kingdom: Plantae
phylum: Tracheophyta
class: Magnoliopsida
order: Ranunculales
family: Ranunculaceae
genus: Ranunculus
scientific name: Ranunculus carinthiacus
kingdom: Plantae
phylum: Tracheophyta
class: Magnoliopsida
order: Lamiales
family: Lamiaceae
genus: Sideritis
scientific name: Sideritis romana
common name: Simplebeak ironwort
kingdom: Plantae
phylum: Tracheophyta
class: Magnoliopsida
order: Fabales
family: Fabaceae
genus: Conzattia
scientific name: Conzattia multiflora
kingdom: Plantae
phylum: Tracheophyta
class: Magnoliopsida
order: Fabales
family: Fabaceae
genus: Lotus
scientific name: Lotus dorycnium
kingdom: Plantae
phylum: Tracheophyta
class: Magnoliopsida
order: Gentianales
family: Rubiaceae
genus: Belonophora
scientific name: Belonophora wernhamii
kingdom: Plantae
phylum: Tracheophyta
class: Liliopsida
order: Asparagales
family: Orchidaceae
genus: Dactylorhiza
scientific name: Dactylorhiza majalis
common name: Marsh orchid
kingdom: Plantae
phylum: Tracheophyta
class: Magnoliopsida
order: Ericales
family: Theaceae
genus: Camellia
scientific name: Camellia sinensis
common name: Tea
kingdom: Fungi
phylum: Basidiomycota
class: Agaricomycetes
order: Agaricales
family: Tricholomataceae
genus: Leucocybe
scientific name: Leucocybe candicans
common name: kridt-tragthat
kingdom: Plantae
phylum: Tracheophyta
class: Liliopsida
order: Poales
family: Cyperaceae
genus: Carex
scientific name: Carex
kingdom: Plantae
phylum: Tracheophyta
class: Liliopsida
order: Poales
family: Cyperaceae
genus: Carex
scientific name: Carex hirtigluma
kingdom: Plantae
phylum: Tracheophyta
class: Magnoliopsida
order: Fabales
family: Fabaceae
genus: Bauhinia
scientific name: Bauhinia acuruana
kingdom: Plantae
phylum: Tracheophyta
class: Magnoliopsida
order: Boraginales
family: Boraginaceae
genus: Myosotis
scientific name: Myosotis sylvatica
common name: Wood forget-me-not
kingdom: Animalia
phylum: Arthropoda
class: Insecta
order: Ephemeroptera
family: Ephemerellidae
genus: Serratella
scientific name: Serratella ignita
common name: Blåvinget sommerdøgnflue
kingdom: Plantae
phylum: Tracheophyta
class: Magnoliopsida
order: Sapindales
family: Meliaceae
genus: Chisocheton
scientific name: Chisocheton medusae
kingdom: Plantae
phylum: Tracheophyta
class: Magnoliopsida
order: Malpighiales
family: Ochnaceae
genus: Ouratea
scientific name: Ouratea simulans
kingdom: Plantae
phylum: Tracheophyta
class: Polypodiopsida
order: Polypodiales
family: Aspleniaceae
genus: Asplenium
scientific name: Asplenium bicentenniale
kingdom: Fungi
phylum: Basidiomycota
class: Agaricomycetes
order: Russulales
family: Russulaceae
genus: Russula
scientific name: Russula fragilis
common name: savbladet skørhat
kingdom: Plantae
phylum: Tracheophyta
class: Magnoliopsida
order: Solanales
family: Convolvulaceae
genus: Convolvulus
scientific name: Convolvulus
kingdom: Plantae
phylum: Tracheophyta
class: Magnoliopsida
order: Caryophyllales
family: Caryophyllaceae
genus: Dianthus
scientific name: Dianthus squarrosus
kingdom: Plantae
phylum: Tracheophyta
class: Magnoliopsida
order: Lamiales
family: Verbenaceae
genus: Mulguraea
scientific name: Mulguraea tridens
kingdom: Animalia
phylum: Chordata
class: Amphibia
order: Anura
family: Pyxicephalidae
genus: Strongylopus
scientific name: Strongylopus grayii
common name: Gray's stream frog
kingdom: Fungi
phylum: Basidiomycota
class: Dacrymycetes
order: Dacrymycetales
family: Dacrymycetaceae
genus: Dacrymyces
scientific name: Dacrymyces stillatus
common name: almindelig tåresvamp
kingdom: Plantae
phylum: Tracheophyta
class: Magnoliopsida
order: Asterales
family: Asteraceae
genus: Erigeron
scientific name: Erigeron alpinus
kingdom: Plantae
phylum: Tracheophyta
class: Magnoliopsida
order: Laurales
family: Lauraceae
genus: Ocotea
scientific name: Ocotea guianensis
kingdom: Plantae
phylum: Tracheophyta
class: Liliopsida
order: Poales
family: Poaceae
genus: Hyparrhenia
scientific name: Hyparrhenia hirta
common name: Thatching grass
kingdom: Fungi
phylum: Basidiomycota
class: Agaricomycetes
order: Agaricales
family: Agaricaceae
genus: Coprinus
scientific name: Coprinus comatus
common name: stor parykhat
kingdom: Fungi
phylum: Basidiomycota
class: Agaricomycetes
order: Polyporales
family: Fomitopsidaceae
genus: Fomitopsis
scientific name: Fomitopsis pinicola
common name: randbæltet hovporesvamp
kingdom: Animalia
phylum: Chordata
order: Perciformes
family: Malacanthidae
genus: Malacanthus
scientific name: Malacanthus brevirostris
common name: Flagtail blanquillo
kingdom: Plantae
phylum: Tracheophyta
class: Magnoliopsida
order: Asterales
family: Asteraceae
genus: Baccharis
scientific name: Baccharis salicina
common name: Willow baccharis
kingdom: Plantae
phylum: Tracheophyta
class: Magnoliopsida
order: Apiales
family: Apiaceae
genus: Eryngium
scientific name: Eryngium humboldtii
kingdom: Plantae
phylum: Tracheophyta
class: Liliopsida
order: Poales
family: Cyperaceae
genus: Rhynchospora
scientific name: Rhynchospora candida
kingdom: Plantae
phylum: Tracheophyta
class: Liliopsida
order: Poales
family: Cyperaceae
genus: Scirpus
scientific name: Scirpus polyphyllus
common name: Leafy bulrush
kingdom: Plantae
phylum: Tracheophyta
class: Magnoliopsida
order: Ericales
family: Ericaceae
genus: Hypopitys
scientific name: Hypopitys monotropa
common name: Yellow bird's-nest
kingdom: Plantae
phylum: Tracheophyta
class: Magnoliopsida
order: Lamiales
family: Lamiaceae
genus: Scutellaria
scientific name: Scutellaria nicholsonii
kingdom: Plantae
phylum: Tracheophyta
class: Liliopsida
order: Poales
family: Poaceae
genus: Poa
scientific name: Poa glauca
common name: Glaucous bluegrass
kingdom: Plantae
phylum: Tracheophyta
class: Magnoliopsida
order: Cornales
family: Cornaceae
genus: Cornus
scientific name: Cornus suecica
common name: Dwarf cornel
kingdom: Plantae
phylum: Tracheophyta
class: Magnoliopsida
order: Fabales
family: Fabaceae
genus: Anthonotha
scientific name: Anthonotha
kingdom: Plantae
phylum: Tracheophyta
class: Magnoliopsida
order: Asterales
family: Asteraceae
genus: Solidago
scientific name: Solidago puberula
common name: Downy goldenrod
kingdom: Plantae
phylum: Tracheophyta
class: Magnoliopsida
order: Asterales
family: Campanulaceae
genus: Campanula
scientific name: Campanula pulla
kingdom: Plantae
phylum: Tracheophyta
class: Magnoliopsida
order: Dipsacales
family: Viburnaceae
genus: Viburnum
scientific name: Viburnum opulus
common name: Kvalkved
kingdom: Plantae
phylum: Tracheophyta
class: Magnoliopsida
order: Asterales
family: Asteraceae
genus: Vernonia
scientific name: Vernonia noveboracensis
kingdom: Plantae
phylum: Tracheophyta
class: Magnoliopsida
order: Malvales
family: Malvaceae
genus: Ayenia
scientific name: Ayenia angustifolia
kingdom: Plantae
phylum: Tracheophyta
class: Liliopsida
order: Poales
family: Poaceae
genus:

» Given task:
Render the lines of all the records above as one numbered list, leaving out any blank lines.

» Response to the exercise:
1. kingdom: Plantae
2. phylum: Tracheophyta
3. class: Magnoliopsida
4. order: Ranunculales
5. family: Ranunculaceae
6. genus: Ranunculus
7. scientific name: Ranunculus carinthiacus
8. kingdom: Plantae
9. phylum: Tracheophyta
10. class: Magnoliopsida
11. order: Lamiales
12. family: Lamiaceae
13. genus: Sideritis
14. scientific name: Sideritis romana
15. common name: Simplebeak ironwort
16. kingdom: Plantae
17. phylum: Tracheophyta
18. class: Magnoliopsida
19. order: Fabales
20. family: Fabaceae
21. genus: Conzattia
22. scientific name: Conzattia multiflora
23. kingdom: Plantae
24. phylum: Tracheophyta
25. class: Magnoliopsida
26. order: Fabales
27. family: Fabaceae
28. genus: Lotus
29. scientific name: Lotus dorycnium
30. kingdom: Plantae
31. phylum: Tracheophyta
32. class: Magnoliopsida
33. order: Gentianales
34. family: Rubiaceae
35. genus: Belonophora
36. scientific name: Belonophora wernhamii
37. kingdom: Plantae
38. phylum: Tracheophyta
39. class: Liliopsida
40. order: Asparagales
41. family: Orchidaceae
42. genus: Dactylorhiza
43. scientific name: Dactylorhiza majalis
44. common name: Marsh orchid
45. kingdom: Plantae
46. phylum: Tracheophyta
47. class: Magnoliopsida
48. order: Ericales
49. family: Theaceae
50. genus: Camellia
51. scientific name: Camellia sinensis
52. common name: Tea
53. kingdom: Fungi
54. phylum: Basidiomycota
55. class: Agaricomycetes
56. order: Agaricales
57. family: Tricholomataceae
58. genus: Leucocybe
59. scientific name: Leucocybe candicans
60. common name: kridt-tragthat
61. kingdom: Plantae
62. phylum: Tracheophyta
63. class: Liliopsida
64. order: Poales
65. family: Cyperaceae
66. genus: Carex
67. scientific name: Carex
68. kingdom: Plantae
69. phylum: Tracheophyta
70. class: Liliopsida
71. order: Poales
72. family: Cyperaceae
73. genus: Carex
74. scientific name: Carex hirtigluma
75. kingdom: Plantae
76. phylum: Tracheophyta
77. class: Magnoliopsida
78. order: Fabales
79. family: Fabaceae
80. genus: Bauhinia
81. scientific name: Bauhinia acuruana
82. kingdom: Plantae
83. phylum: Tracheophyta
84. class: Magnoliopsida
85. order: Boraginales
86. family: Boraginaceae
87. genus: Myosotis
88. scientific name: Myosotis sylvatica
89. common name: Wood forget-me-not
90. kingdom: Animalia
91. phylum: Arthropoda
92. class: Insecta
93. order: Ephemeroptera
94. family: Ephemerellidae
95. genus: Serratella
96. scientific name: Serratella ignita
97. common name: Blåvinget sommerdøgnflue
98. kingdom: Plantae
99. phylum: Tracheophyta
100. class: Magnoliopsida
101. order: Sapindales
102. family: Meliaceae
103. genus: Chisocheton
104. scientific name: Chisocheton medusae
105. kingdom: Plantae
106. phylum: Tracheophyta
107. class: Magnoliopsida
108. order: Malpighiales
109. family: Ochnaceae
110. genus: Ouratea
111. scientific name: Ouratea simulans
112. kingdom: Plantae
113. phylum: Tracheophyta
114. class: Polypodiopsida
115. order: Polypodiales
116. family: Aspleniaceae
117. genus: Asplenium
118. scientific name: Asplenium bicentenniale
119. kingdom: Fungi
120. phylum: Basidiomycota
121. class: Agaricomycetes
122. order: Russulales
123. family: Russulaceae
124. genus: Russula
125. scientific name: Russula fragilis
126. common name: savbladet skørhat
127. kingdom: Plantae
128. phylum: Tracheophyta
129. class: Magnoliopsida
130. order: Solanales
131. family: Convolvulaceae
132. genus: Convolvulus
133. scientific name: Convolvulus
134. kingdom: Plantae
135. phylum: Tracheophyta
136. class: Magnoliopsida
137. order: Caryophyllales
138. family: Caryophyllaceae
139. genus: Dianthus
140. scientific name: Dianthus squarrosus
141. kingdom: Plantae
142. phylum: Tracheophyta
143. class: Magnoliopsida
144. order: Lamiales
145. family: Verbenaceae
146. genus: Mulguraea
147. scientific name: Mulguraea tridens
148. kingdom: Animalia
149. phylum: Chordata
150. class: Amphibia
151. order: Anura
152. family: Pyxicephalidae
153. genus: Strongylopus
154. scientific name: Strongylopus grayii
155. common name: Gray's stream frog
156. kingdom: Fungi
157. phylum: Basidiomycota
158. class: Dacrymycetes
159. order: Dacrymycetales
160. family: Dacrymycetaceae
161. genus: Dacrymyces
162. scientific name: Dacrymyces stillatus
163. common name: almindelig tåresvamp
164. kingdom: Plantae
165. phylum: Tracheophyta
166. class: Magnoliopsida
167. order: Asterales
168. family: Asteraceae
169. genus: Erigeron
170. scientific name: Erigeron alpinus
171. kingdom: Plantae
172. phylum: Tracheophyta
173. class: Magnoliopsida
174. order: Laurales
175. family: Lauraceae
176. genus: Ocotea
177. scientific name: Ocotea guianensis
178. kingdom: Plantae
179. phylum: Tracheophyta
180. class: Liliopsida
181. order: Poales
182. family: Poaceae
183. genus: Hyparrhenia
184. scientific name: Hyparrhenia hirta
185. common name: Thatching grass
186. kingdom: Fungi
187. phylum: Basidiomycota
188. class: Agaricomycetes
189. order: Agaricales
190. family: Agaricaceae
191. genus: Coprinus
192. scientific name: Coprinus comatus
193. common name: stor parykhat
194. kingdom: Fungi
195. phylum: Basidiomycota
196. class: Agaricomycetes
197. order: Polyporales
198. family: Fomitopsidaceae
199. genus: Fomitopsis
200. scientific name: Fomitopsis pinicola
201. common name: randbæltet hovporesvamp
202. kingdom: Animalia
203. phylum: Chordata
204. order: Perciformes
205. family: Malacanthidae
206. genus: Malacanthus
207. scientific name: Malacanthus brevirostris
208. common name: Flagtail blanquillo
209. kingdom: Plantae
210. phylum: Tracheophyta
211. class: Magnoliopsida
212. order: Asterales
213. family: Asteraceae
214. genus: Baccharis
215. scientific name: Baccharis salicina
216. common name: Willow baccharis
217. kingdom: Plantae
218. phylum: Tracheophyta
219. class: Magnoliopsida
220. order: Apiales
221. family: Apiaceae
222. genus: Eryngium
223. scientific name: Eryngium humboldtii
224. kingdom: Plantae
225. phylum: Tracheophyta
226. class: Liliopsida
227. order: Poales
228. family: Cyperaceae
229. genus: Rhynchospora
230. scientific name: Rhynchospora candida
231. kingdom: Plantae
232. phylum: Tracheophyta
233. class: Liliopsida
234. order: Poales
235. family: Cyperaceae
236. genus: Scirpus
237. scientific name: Scirpus polyphyllus
238. common name: Leafy bulrush
239. kingdom: Plantae
240. phylum: Tracheophyta
241. class: Magnoliopsida
242. order: Ericales
243. family: Ericaceae
244. genus: Hypopitys
245. scientific name: Hypopitys monotropa
246. common name: Yellow bird's-nest
247. kingdom: Plantae
248. phylum: Tracheophyta
249. class: Magnoliopsida
250. order: Lamiales
251. family: Lamiaceae
252. genus: Scutellaria
253. scientific name: Scutellaria nicholsonii
254. kingdom: Plantae
255. phylum: Tracheophyta
256. class: Liliopsida
257. order: Poales
258. family: Poaceae
259. genus: Poa
260. scientific name: Poa glauca
261. common name: Glaucous bluegrass
262. kingdom: Plantae
263. phylum: Tracheophyta
264. class: Magnoliopsida
265. order: Cornales
266. family: Cornaceae
267. genus: Cornus
268. scientific name: Cornus suecica
269. common name: Dwarf cornel
270. kingdom: Plantae
271. phylum: Tracheophyta
272. class: Magnoliopsida
273. order: Fabales
274. family: Fabaceae
275. genus: Anthonotha
276. scientific name: Anthonotha
277. kingdom: Plantae
278. phylum: Tracheophyta
279. class: Magnoliopsida
280. order: Asterales
281. family: Asteraceae
282. genus: Solidago
283. scientific name: Solidago puberula
284. common name: Downy goldenrod
285. kingdom: Plantae
286. phylum: Tracheophyta
287. class: Magnoliopsida
288. order: Asterales
289. family: Campanulaceae
290. genus: Campanula
291. scientific name: Campanula pulla
292. kingdom: Plantae
293. phylum: Tracheophyta
294. class: Magnoliopsida
295. order: Dipsacales
296. family: Viburnaceae
297. genus: Viburnum
298. scientific name: Viburnum opulus
299. common name: Kvalkved
300. kingdom: Plantae
301. phylum: Tracheophyta
302. class: Magnoliopsida
303. order: Asterales
304. family: Asteraceae
305. genus: Vernonia
306. scientific name: Vernonia noveboracensis
307. kingdom: Plantae
308. phylum: Tracheophyta
309. class: Magnoliopsida
310. order: Malvales
311. family: Malvaceae
312. genus: Ayenia
313. scientific name: Ayenia angustifolia
314. kingdom: Plantae
315. phylum: Tracheophyta
316. class: Liliopsida
317. order: Poales
318. family: Poaceae
319. genus:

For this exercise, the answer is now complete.